Not falling for meme science and click bait.

Or trying not to. So there was this Medium article that was all dressed up all science-y about droplet spray patterns concluding that you need 20 metres of separation to avoid contracting COVID-19 from a passing cyclist. The author’s ‘safety zone’ doesn’t look like a 20 metre circle, but when you consider that a two lane street is generally 7.3 metres wide, the article suggests it’s impossible to safely ride past someone walking.

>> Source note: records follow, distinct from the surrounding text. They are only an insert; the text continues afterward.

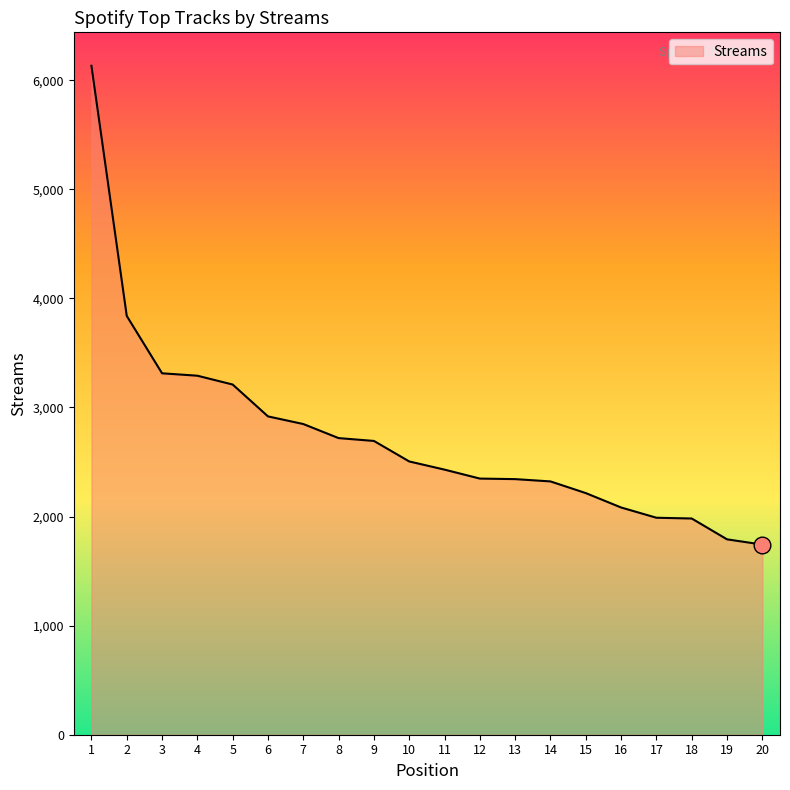

What is the difference between the maximum and minimum values?

4389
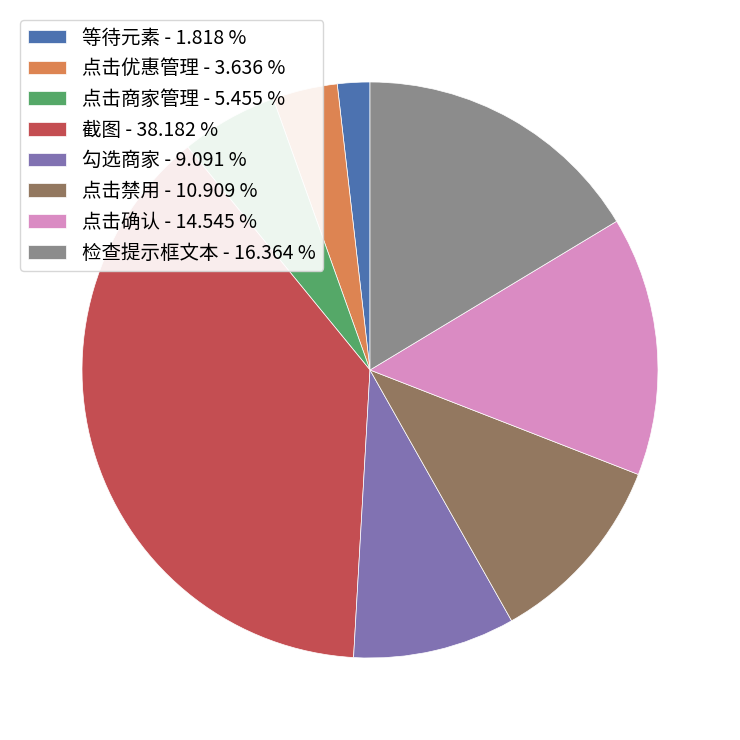

Which slice is the smallest?

等待元素 - 1.818 %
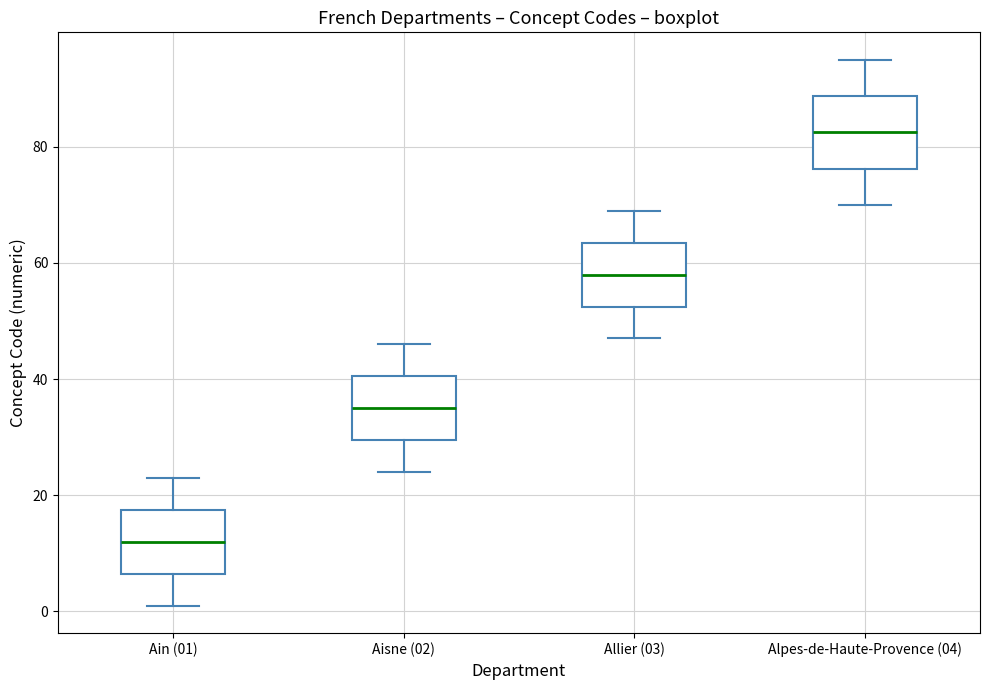

Reading left to right, read every box against the y-axis: the position of its median line, the range the box covers, and the ends of its whiskers. The values are not printed on the chart, so give them approximately, as read against the axis.

Ain (01): median 12, box 6 to 18, whiskers 2 to 24
Aisne (02): median 36, box 30 to 40, whiskers 24 to 46
Allier (03): median 58, box 52 to 64, whiskers 48 to 70
Alpes-de-Haute-Provence (04): median 82, box 76 to 88, whiskers 70 to 96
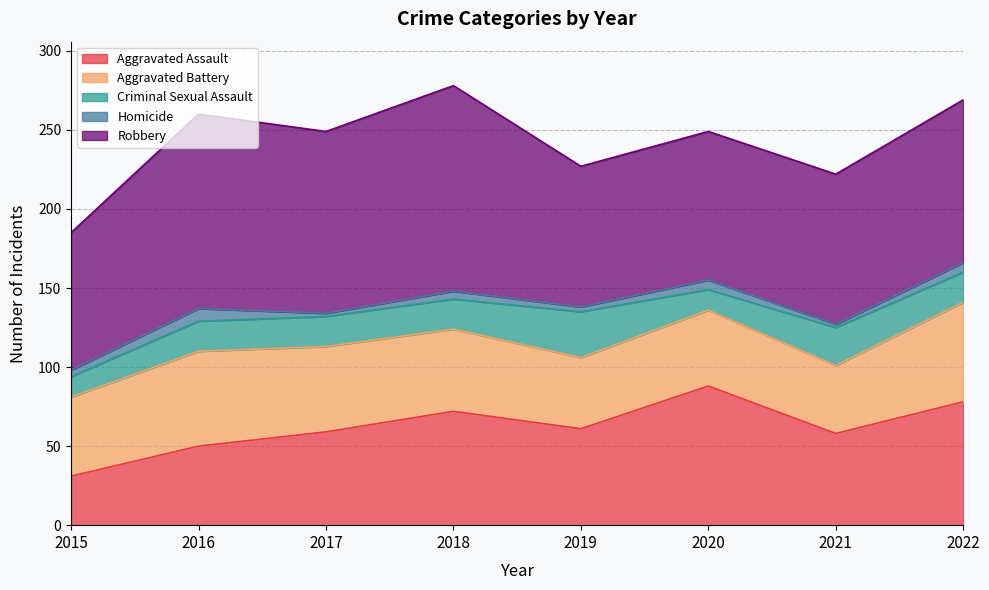

What is the average value of the Homicide series?

4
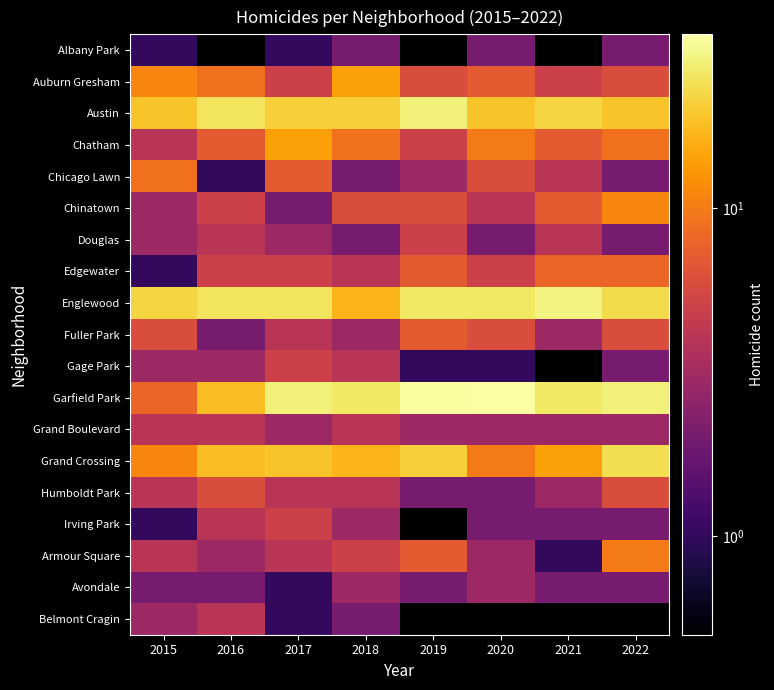

The value of Fuller Park at 2017 is 2.5. True or false?

False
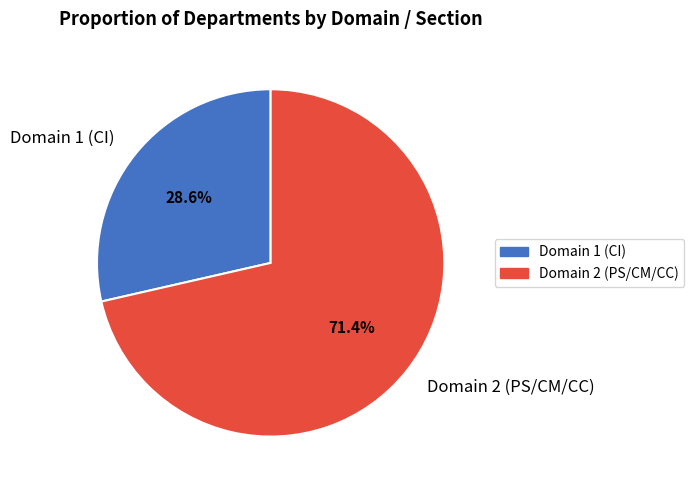

Which category has the biggest portion of the pie?

Domain 2 (PS/CM/CC)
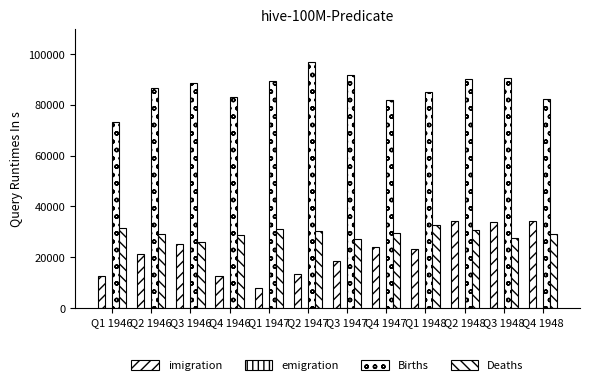

What is the sum of all imigration values?

261260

Only the article is not actually talking about a real, study that concludes anything about viral transmission. It’s about droplets in the air. Nothing about the viability of the virus, real world conditions (with wind, humidity etc etc.)

Apparently the author wanted the concept out there among the epidemiologists so that they could consider it and study it properly. But someone got it and put on Medium and kaboom. Cycling magazine was quick to find a virologist to point out the holes in the hypothesis. And an aerodynamic engineer. They also point to the WHO’s research that points out that airborne transmission is not the same as droplet transmission and that the circumstances where the virus spreads through just air are quite limited. Vice.com chimed in too.

2 Comments

  1. I’m managing to ride solo well enough and appreciate the quieter roads, but riding with my wife I realize a sexist effect of our current circumstances.

    Public washrooms basically don’t exist anymore. If you’re not comfortable peeing at the side of the road, the bladder is a huge limiting factor.